Недели шли. Невысказанные слова перестали вертеться на кончиках языков. Джек чувствовал, как они отступают, но знал, что насовсем они не отступят никогда. Дела пошли получше. Потом Джордж Хэтфилд. Джек снова вышел из себя, но на сей раз был трезвым, как стеклышко.
– Сэр, ваш абонент по-прежнему не…
– Алло? – запыхавшейся голос Эла.
– Прошу, – строго сказала оператор.
– Эл, это Джек Торранс.
– Джекки! – Неподдельная радость. – Как дела?
– Неплохо. Я звоню просто сказать спасибо. Меня взяли на эту работу, лучше и быть не может. Если, запертый снегом на всю зиму, я не сумею закончить пьесу, значит, мне ее не закончить никогда.
– Закончишь.
– Как ты?
– Сухой, – ответил Эл. – Ты?
– Как осенний лист.
– Сильно тянет?
– Каждый божий день.
Эл рассмеялся.
– Это нам знакомо. Не понимаю, как ты не взялся за старое после этого Хэтфилда, Джек. Это было выше моего понимания.
– Что поделаешь, сам себе подгадил.
– А, черт. К весне я соберу Совет. Эффинджер уже говорит, что, может, они слишком поторопились. А если из пьесы что-нибудь получится…
– Да. Слушай-ка, Эл, у меня там в машине мальчуган. Похоже, он забеспокоился.
– Конечно. Понял. Хорошей зимы, Джек. Рад был помочь.
– Еще раз спасибо, Эл. – Он повесил трубку, закрыл глаза, стоя в душной кабине, и опять увидел, как машина сминает велосипед, как подпрыгивает и ныряет фонарик. В газете на следующий день появилась заметочка – пустяковая, просто заполнившая пустое место, – но владельца велосипеда не назвали. Почему он валялся там ночью, навсегда останется для них тайной и, возможно, так и должно быть.
Он вернулся к машине и сунул Дэнни слегка подтаявшую «Бэби Рут».
– Пап.
– Что, док?
Дэнни помедлил, глядя в отсутствующее лицо отца.

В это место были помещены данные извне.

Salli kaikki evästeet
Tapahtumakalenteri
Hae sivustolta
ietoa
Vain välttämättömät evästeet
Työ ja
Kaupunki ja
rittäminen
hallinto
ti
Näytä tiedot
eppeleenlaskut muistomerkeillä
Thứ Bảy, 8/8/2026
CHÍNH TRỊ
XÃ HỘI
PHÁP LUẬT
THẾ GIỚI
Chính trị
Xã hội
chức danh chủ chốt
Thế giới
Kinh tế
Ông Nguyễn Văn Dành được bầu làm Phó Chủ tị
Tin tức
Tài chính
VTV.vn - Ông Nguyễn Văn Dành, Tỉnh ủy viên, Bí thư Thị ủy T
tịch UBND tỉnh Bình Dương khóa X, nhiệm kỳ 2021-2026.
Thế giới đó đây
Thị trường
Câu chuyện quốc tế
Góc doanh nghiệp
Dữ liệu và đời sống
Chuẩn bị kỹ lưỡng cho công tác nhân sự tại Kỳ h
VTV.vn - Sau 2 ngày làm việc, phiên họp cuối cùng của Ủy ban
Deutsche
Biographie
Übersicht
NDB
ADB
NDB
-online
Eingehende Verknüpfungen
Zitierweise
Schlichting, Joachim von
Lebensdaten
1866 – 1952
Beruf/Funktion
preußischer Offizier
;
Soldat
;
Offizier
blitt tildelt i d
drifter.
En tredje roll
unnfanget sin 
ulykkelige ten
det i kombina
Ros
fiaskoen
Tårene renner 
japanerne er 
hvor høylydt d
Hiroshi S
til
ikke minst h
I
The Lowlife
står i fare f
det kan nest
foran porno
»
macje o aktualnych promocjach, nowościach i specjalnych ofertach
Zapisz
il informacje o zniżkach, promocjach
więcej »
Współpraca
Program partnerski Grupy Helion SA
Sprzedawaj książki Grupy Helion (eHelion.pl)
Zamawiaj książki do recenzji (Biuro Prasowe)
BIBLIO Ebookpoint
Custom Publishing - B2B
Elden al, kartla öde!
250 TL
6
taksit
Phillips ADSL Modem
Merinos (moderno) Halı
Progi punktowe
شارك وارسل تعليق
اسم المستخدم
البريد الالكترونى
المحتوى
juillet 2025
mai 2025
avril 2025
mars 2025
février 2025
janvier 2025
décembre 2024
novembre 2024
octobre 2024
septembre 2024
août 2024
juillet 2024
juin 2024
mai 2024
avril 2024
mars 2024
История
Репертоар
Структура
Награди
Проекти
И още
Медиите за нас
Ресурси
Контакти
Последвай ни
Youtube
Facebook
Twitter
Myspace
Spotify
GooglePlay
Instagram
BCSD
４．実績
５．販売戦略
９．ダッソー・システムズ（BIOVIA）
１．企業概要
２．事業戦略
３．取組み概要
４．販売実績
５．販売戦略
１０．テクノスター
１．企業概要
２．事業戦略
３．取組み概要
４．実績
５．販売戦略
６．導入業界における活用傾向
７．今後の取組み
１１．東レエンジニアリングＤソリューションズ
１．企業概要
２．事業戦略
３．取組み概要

– Когда я ждал, как ты вернешься из отеля, мне приснился плохой сон. Помнишь? Когда я заснул?
– Угу.
Но толку не было. Папа думал о чем-то другом, не о Дэнни. Он снова думал про Плохой Поступок.
(Мне приснилось, что ты сделал мне больно, папа).
– Что же тебе приснилось, док?
– Ничего, – сказал Дэнни, когда они выезжали со стоянки. Он сунул карты обратно в бардачок.
– Точно?
– Ага.
Джек слегка обеспокоенно взглянул на сына и вернулся мыслями к пьесе.